The Emergency Department has 23 beds. Patients are usually referred to the hospital by their doctors or clinics for specialized care, but may also be admitted through the emergency department. Sky Lakes Medical Center reported 6,112 acute admissions in 2010 for a total of 20,738 patient days and a 3.39 average length of stay. That same year the hospital reported 6,741 surgical procedures and 23,248 emergency room visits.
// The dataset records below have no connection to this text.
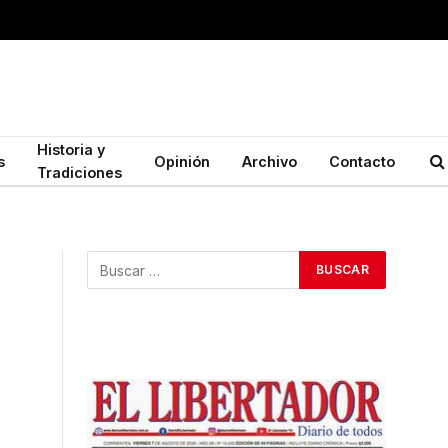
Historia y
s
Opinión
Archivo
Contacto
Tradiciones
Sky Lakes medical laboratory reported 395,941 laboratory tests and assays in 2010, while the medical imaging department reported 28,429 X-ray exams, 8,872 ultrasounds and 16,507 MRI and CT scans. Physical therapy reported 11,382 procedures in 2010 and the home health nursing program reported 814 nursing episodes.

Sky Lakes Medical Center sponsors several annual community health-related activities, including the "Living Well" community health fair with more than 50 exhibitors providing information and resources for the community, providing free eye, ear, blood glucose and cholesterol screenings, as well as blood pressure checks, body mass index readings and lung-function tests. The event usually provides car seat checks and medication evaluations also.

== Funding ==
Sky Lakes Medical Center is partially funded by the Sky Lakes Medical Center Foundation, a not-for-profit corporation founded in 1985 that adheres to the Association of Healthcare Philanthropy standards of professional ethics. The Sky Lakes Medical Center Foundation is the primary fundraising organization for the hospital, which receives donations by benefactors including former patients, other foundations and local business leaders.

== Education ==
Sky Lakes Medical Center is affiliated with the Oregon Health & Science University (OHSU) education and research branches, providing internship and practicum positions for over 20 resident physicians in pursuit of their family medicine specialty. Sky Lakes produces a continuing investment in Cascades East Family Medicine residents' program. The hospital also works with OHSU, Oregon Institute of Technology and Klamath Community College faculties, supplementing their nursing programs with hands-on clinical exposure.